Allegri saw the same thing every day. Coach and playmaker grew close enough that whispers began around Milan: could Modric slide straight into the dugout as Allegri’s assistant when he finally stepped away from playing?

There was a flaw in the plan. Milan leaned on him too hard.

When one fracture broke a season

The turning point came in Turin. In a bruising 0-0 draw with Juventus on April 26, Modric suffered a fractured cheekbone. It sounded minor compared to the muscle tears that usually define run-ins. It wasn’t.

He couldn’t start any of Milan’s final four league games. The team promptly collapsed. Three defeats in four. Third place turned into fifth. Champions League football vanished.

The dependence was laid bare. A 40-year-old playmaker had become the hinge on which a club of Milan’s size and history swung. Without him, the structure fell apart. The consequence was brutal for Allegri, who paid with his job after failing to secure a top-four finish.

Now, uncertainty hangs over Modric’s club future. He has spoken glowingly about Milan, about the city, about the feeling of being central again. At the same time, reports in Spain suggest Real Madrid are ready to bring him back to the Bernabeu in some capacity if he decides this summer is finally the moment to stop.

He isn’t saying. Not yet.

The mask, the heat, and one last dance

What does seem certain is that this will be his last major tournament with Croatia. That alone gives it weight. Then there’s the added twist: he will have to play at the World Cup in a protective mask, guarding that damaged cheekbone in conditions that will test younger legs, never mind his.

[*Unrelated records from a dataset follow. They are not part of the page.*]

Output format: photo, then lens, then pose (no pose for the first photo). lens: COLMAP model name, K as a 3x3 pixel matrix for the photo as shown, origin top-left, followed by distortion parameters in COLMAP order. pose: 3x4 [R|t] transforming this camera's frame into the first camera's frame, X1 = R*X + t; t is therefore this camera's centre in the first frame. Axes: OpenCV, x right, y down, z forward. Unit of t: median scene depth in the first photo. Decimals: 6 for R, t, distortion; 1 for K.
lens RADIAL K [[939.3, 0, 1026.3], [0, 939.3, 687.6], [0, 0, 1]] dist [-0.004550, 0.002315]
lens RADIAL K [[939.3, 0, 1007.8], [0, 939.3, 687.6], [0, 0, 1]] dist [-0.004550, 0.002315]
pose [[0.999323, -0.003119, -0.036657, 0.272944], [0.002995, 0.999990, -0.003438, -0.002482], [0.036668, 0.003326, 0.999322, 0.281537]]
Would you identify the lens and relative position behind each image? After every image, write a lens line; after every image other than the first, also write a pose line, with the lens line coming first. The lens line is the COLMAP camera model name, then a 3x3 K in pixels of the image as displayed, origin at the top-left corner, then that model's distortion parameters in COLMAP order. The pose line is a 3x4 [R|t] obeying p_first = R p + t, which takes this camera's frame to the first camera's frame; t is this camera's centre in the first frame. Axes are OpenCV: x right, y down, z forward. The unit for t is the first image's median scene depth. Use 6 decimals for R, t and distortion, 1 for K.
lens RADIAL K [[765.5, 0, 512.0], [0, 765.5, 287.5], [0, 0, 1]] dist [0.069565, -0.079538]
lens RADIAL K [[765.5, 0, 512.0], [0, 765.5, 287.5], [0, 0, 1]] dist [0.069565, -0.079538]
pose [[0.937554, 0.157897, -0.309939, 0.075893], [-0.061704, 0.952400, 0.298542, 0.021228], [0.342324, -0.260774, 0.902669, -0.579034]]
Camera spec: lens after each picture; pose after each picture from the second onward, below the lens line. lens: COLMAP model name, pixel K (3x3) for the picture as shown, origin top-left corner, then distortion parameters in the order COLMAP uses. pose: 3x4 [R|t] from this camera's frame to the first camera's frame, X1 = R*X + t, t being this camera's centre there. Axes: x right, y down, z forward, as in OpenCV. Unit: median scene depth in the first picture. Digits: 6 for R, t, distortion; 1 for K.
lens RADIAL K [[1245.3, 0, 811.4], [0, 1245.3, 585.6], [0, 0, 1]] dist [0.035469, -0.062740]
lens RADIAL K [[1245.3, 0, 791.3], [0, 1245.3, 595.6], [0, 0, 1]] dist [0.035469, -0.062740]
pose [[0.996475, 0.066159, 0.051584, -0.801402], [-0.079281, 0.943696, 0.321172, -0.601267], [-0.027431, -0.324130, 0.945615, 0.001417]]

On paper, it sounds like a handicap. In reality, this is Modric. He has built a career on tearing up assumptions, on ignoring the noise. “I never really cared what anyone else said,” he reminded people recently. “It only further motivated me.”

So the image forms: Luka Modric, 40 years old, masked, still demanding the ball, still dictating games on the biggest stage. It feels improbable. It also feels entirely in character.

Who writes him off now? Certainly not in England, where memories of underestimating Croatia’s No.10 still sting.

The mask might cover his face. It won’t hide the fact that, somehow, Luka Modric still refuses to let the story end.